Dennis Province Ph.D.: In the field of science, it is always a good idea to have all the skills that you can get. If you want to work in a microbiology lab, you should think about learning some chemistry or statistics. Important work never stays in one tiny corner of science; it bridges many fields and so should your skill set. People skills are also very important. Can you talk to people and communicate and listen to new ideas?
A gap year usually implies finding work as a research technician before applying to graduate or professional school. If this is the case, one question that employers and graduate programs have about their applicants are about their fitness: can they withstand the rigor at the next level? A recent graduate needs to show evidence that they are responsible and timely. The gap year should be filled with activities that show this.
Dennis Province Ph.D.: You never know where you will end up later in life and what skills you will need in the future. Open your mind and become a lifelong learner. Be a student of life and learn from others at every step of the journey. Employers are always looking for workers that show initiative. Decide where you want to work and what you think you might want to do and have the courage to contact someone, and let them know! Most jobs or opportunities are found and decided with an informal conversation. Employers want the best people and those tend to be type that take the initiative.
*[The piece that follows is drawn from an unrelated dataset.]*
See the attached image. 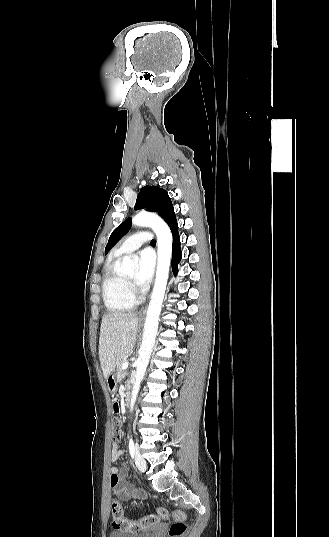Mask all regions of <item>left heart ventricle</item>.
I'll use <instances>...</instances> for the list:
<instances>
[{"mask_svg": "<svg viewBox=\"0 0 329 537\" xmlns=\"http://www.w3.org/2000/svg\"><path fill=\"white\" fill-rule=\"evenodd\" d=\"M126 277L129 279V280H132L134 277H135V271H132V272H129L126 274Z\"/></svg>", "mask_w": 329, "mask_h": 537, "instance_id": "1", "label": "left heart ventricle"}]
</instances>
Department of Chemistry and Physical Science
Stephanie Hooper Marosek Ph.D.: I think the biggest trends will be more of a willingness for graduates to expand their geographic areas in which they are searching for jobs. For chemistry graduates, there will always be a job in a lab somewhere, but you must be willing to move for it. The less a graduate is limited by location, the higher their chances of employment. Another likely trend will be an increase in graduate school applications. With a decrease in certain job markets, graduates will return to higher education in pursuit of a master's or Ph.D. to improve their resume or C.V. Many chemistry graduate programs offer tuition remission and teaching stipends/assistantships, so this is a very viable option for recent graduates who are struggling to find employment as a chemist.
Stephanie Hooper Marosek Ph.D.: Skills that make recent chemistry graduates stand out are research experience, internships, part-time work in labs, and hands-on familiarity with certain types of preparation, techniques, and analysis equipment. Most jobs in the field of chemistry are for analysts, so the ability to understand and perform certain methods and analyze/interpret data is a valuable skill.
Stephanie Hooper Marosek Ph.D.: Places that are associated with research and development, pharmaceutical or biotech companies, or large research universities are likely to have positions available for laboratory analysts. For example, our graduates are fortunate that the Research Triangle Park in the Raleigh/Durham area is close by. There are many R&D, biotech, pharmaceutical, or similar types of labs in the surrounding areas that are often looking for entry-level chemists. If a graduate is not limited by geography, then they will be able to find employment as a chemist within a few months of graduation.